En plus de la prévalence globale plus élevée de l’insécurité alimentaire des ménages en 2022, la présente étude a également relevé une gravité plus élevée de l’insécurité alimentaire; un nombre plus élevé de ménages canadiens ayant déclaré avoir vécu des expériences modérées ou graves d’insécurité alimentaire au cours des 12 mois précédents. Les plus touchés étaient des sous-groupes de ménages connus pour être exposés à un risque accru de difficultés financières, en particulier les ménages monoparentaux ayant des enfants, ceux dépendant de l’aide gouvernementale l’année précédente et les locataires. Ces résultats concordent avec les données probantes d’une diminution du revenu disponible dans le contexte de l’augmentation du coût de la vie en 2022, en particulier pour les ménages à faible revenuNote 29, et d’un taux de pauvreté plus élevé en 2022 qu’en 2021Note 27.

Forces et limites

Parmi les forces de cette étude, mentionnons l’utilisation de cinq cycles annuels de grands échantillons de population représentatifs des 10 provinces canadiennes et de plusieurs périodes de collecte infra-annuelles; ce qui facilite l’examen des variations de l’insécurité alimentaire et de l’inflation des prix au cours de l’année en cours. D’autres forces sont l’utilisation d’une échelle validée de 18 éléments pour évaluer de multiples catégories d’insécurité alimentaire des ménages et l’examen d’un éventail de caractéristiques sociodémographiques au niveau du ménage.

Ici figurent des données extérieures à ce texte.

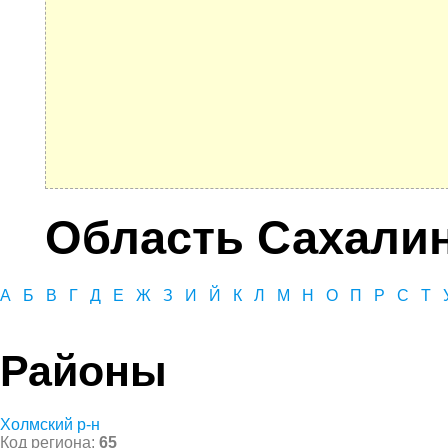
Область Сахали
А
Б
В
Г
Д
Е
Ж
З
И
Й
К
Л
М
Н
О
П
Р
С
Т
Районы
Холмский р-н
Код региона:
65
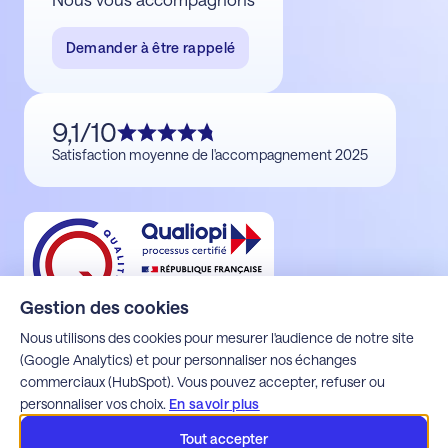
Demander à être rappelé
9,1/10
Satisfaction moyenne de l'accompagnement 2025
Gestion des cookies
Nous utilisons des cookies pour mesurer l'audience de notre site
(Google Analytics) et pour personnaliser nos échanges
commerciaux (HubSpot). Vous pouvez accepter, refuser ou
Mentions légales
personnaliser vos choix.
En savoir plus
Politique de confidentialité
Espace client Alfons
Tout accepter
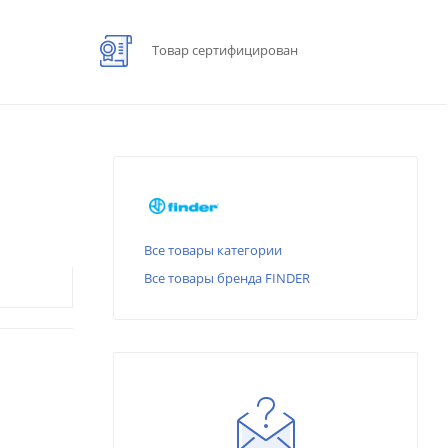
Товар сертифицирован
Все товары категории
Все товары бренда FINDER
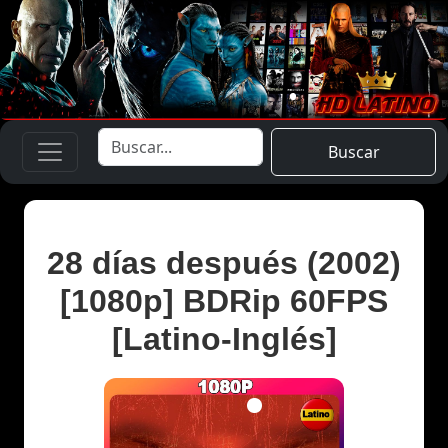
Buscar
28 días después (2002)
[1080p] BDRip 60FPS
[Latino-Inglés]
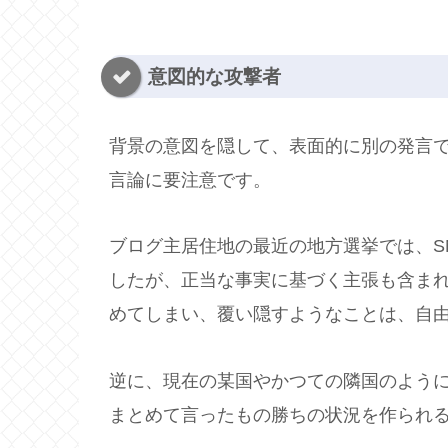
意図的な攻撃者
背景の意図を隠して、表面的に別の発言
言論に要注意です。
ブログ主居住地の最近の地方選挙では、S
したが、正当な事実に基づく主張も含ま
めてしまい、覆い隠すようなことは、自
逆に、現在の某国やかつての隣国のよう
まとめて言ったもの勝ちの状況を作られ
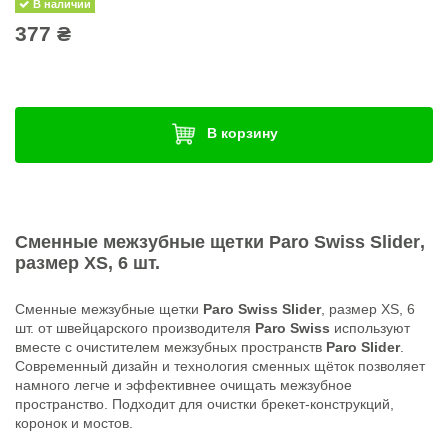
В наличии
377 ₴
В корзину
Сменные межзубные щетки
Paro Swiss Slider
,
размер XS, 6 шт.
Сменные межзубные щетки
Paro Swiss Slider
, размер XS, 6
шт. от швейцарского производителя
Paro Swiss
используют
вместе с очистителем межзубных пространств
Paro Slider
.
Современный дизайн и технология сменных щёток позволяет
намного легче и эффективнее очищать межзубное
пространство. Подходит для очистки брекет-конструкций,
коронок и мостов.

Plusieurs limites méritent d’être mentionnées. Même si l’ESCC est une enquête nationale bien établie, la pandémie a eu des répercussions majeures sur les opérations de collecte des données pour les cycles de 2020 et de 2021, notamment le passage à des interviews téléphoniques seulement et des taux de réponse significativement plus faibles. Malgré l’atténuation des faibles taux de réponse par des procédures de pondération, ils soulèvent néanmoins des préoccupations quant au biais et justifient une certaine prudence lors de l’interprétation. Les importantes répercussions sur l’analyse et la qualité des données des cycles de l’ESCC recueillies pendant la pandémie ont déjà été décritesNote 14, Note 15. Comme cela a été mentionné ci-dessus, l’ESCC de 2022 a fait l’objet d’un remaniement important; ce qui signifie qu’il faut faire preuve de prudence lors de la comparaison des données de 2022 avec celles des cycles précédentsNote 16. De plus, l’insécurité alimentaire des ménages est une mesure subjective autodéclarée qui, comme d’autres mesures subjectives, peut être influencée par le mode de collecte des données et l’effet de base de sondageNote 26Note 30. Enfin, les données des territoires n’étant pas disponibles dans les fichiers de données annuels de l’ESCC, les estimations sont uniquement représentatives des 10 provinces.

Conclusions

Conformément aux résultats d’autres enquêtes représentatives de la population, les données de l’ESCC axée sur la santé ont permis de déterminer que les niveaux d’insécurité alimentaire des ménages ont été relativement stables pendant les années de pandémie de 2020 et de 2021, puis qu’ils ont augmenté en 2022. Les niveaux d’insécurité alimentaire, en particulier les catégories de niveau modéré et grave, ont généralement suivi l’évolution du taux d’inflation des prix à la consommation et ont augmenté en 2022 dans les sous-groupes vulnérables, dont les ménages monoparentaux ayant des enfants, ceux dépendant d’une aide financière gouvernementale et les locataires. Pour ce qui est de l’avenir, même si l’inflation globale des prix a ralenti après avoir atteint un sommet en 2022, les prix demeurent élevés pour de nombreux biens et services de base, notamment pour les aliments, les loyers et les intérêts hypothécairesNote 11. Les données de l’ECR recueillies au cours du premier semestre de 2023 ont récemment permis d’observer une augmentation du nombre de Canadiens vivant dans un ménage en situation d’insécurité alimentaire modérée ou graveNote 27. La surveillance continue de l’insécurité alimentaire liée au revenu au sein de la population canadienne sera essentielle pour mesurer l’ampleur de ce défi de santé publique et pour éclairer l’élaboration de politiques et de programmes appropriés.